Heather McGhee, president of Demos, an equal rights thinktank, will develop the Starbucks training plan with the former US attorney general Eric Holder and representatives of the NAACP Legal Defense and Education fund, the Equal Justice Initiative and the Anti-Defamation League.
McGhee said she was not surprised by what happened to Nelson and Robinson.
“It called to mind some of my earliest memories as an African American of feeling unwelcome and being discriminated against in stores and restaurants and movie theaters,” McGhee said. “This is – more than most people who are not black know – a regular part of the considerations we have when moving through public and private spaces in America.”
McGhee said that while the closure of stores and the implementation of racial bias training was an eye-catching step, it would serve “really as an introduction”. It was important that Starbucks carried on the work, she said, including encouraging “interpersonal interactions” among employees of different races and backgrounds.
“It is very important that we take this opportunity to go as deep as we possibly can,” she said. “To review the policies and procedures, to have a longer-term engagement with Starbucks management about these issues on a deeper level.”
That means looking at specific rules employees were given, McGhee said, down to making it clear what the standards were for people waiting in stores and what the rules were regarding people using the bathroom. Nelson said he asked to use the bathroom and was refused before the Starbucks manager called the police.
Starbucks has a reputation as one of America’s better employers. The company offers free university tuition for the duration of an employee’s degree, in a partnership with Arizona State University. Those working 20 hours a week or more are eligible for health insurance.
Starbucks’ chief executive, Kevin Johnson, said after the incident the company was “committed to being part of the solution” regarding racial bias. McGhee said Starbucks’ response at least showed it was prepared to try to improve.
“I think it’s encouraging that because of the public pressure, because of the activists on the ground, and because of where Starbucks wants to be as a company, they took a higher road,” she said.
Joelle Emerson, chief executive of Paradigm, a company that works with businesses to improve inclusivity and equality, agreed that Starbucks needed to examine procedures employees were told to follow.
“You can’t train bias out of people,” she said. “I hope that in addition to training, Starbucks looks at making systemic and structural changes to address what’s fundamentally a systemic and structural problem stemming from our country’s history of racism.

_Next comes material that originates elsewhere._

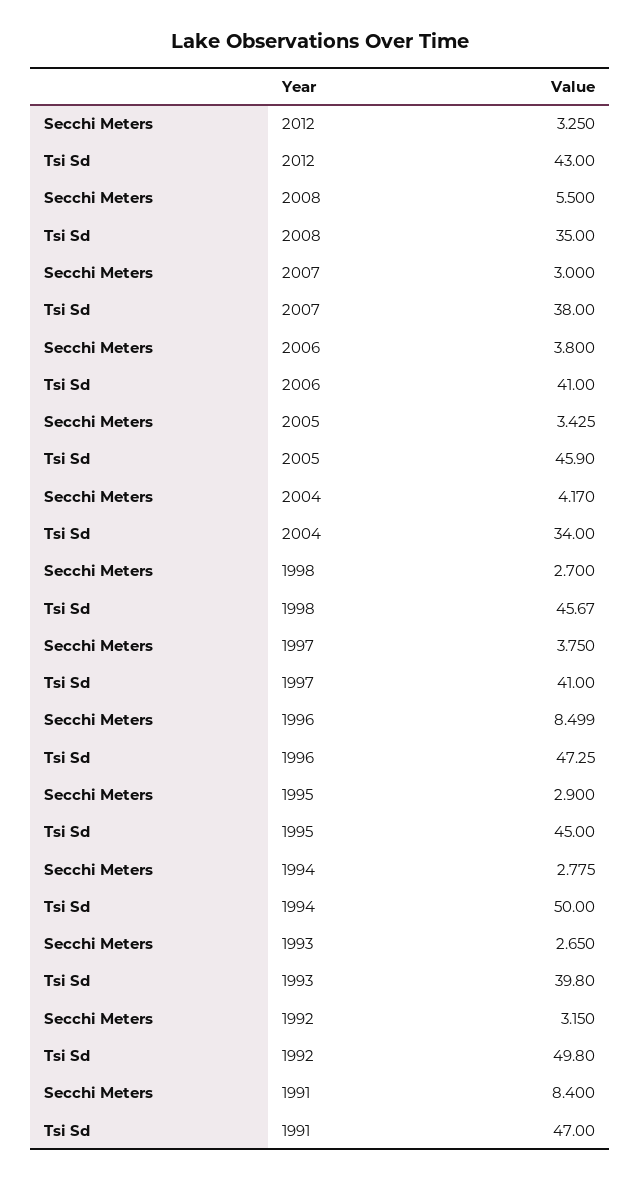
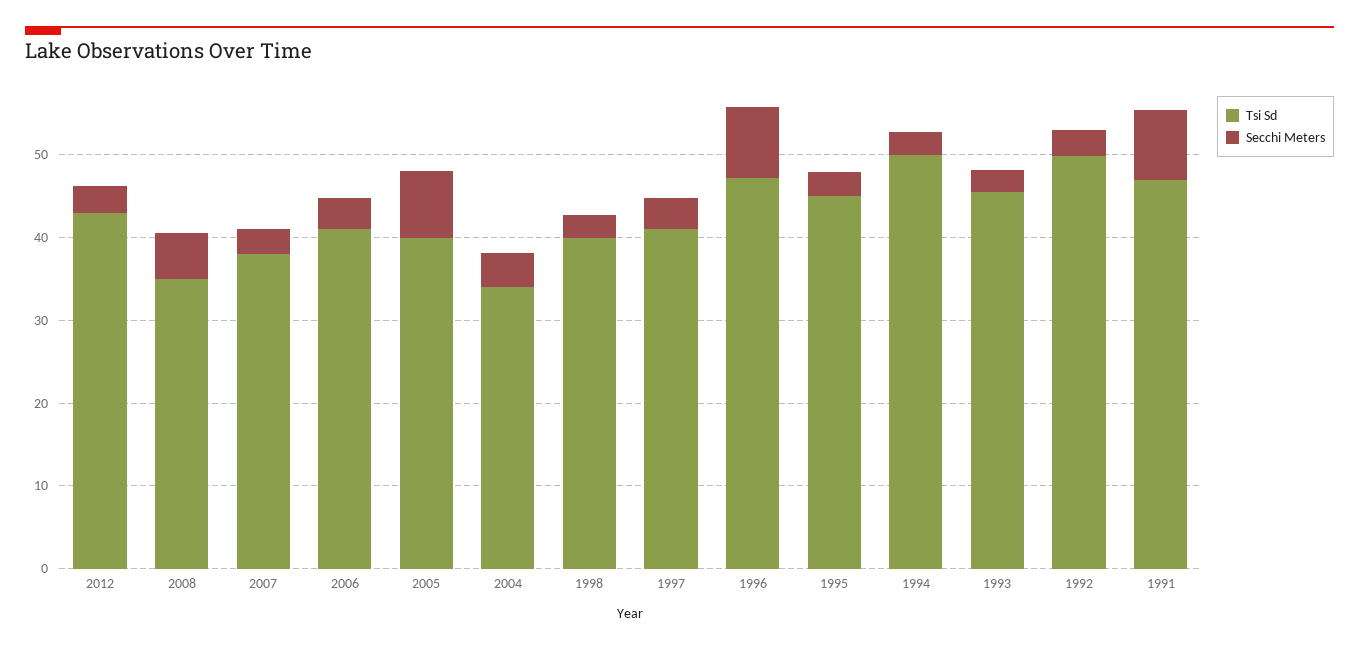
Secchi Meters, 2005: 3.425 -> 8
Tsi Sd, 2005: 45.9 -> 40
Tsi Sd, 1998: 45.67 -> 40
Tsi Sd, 1993: 39.8 -> 46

“Processes and policies that guide employees’ actions are an important complement to training and can go a long way towards reducing the influence of bias.”
Hutchins said it would also be key for Starbucks to make sure teams that work together or go through training together come from a mix of backgrounds.
“Where you get a diverse array of individuals on a team you get individuals who have different perspectives,” she said.
That could help people understand issues that people of different races might face, said Hutchins, at the University of Houston. But to really effect change, any company needed to develop a range of measures – changing policies and procedures, as McGhee outlined; mentoring staff; and making sure that it was hiring a diverse staff.
“And all of that signals to the general employee that diversity is not just something you talk about,” Hutchins said. “It’s not something that just appears as a few words on our company webpage or in the annual report, but that it’s something that is an ongoing, lived-up-to value.”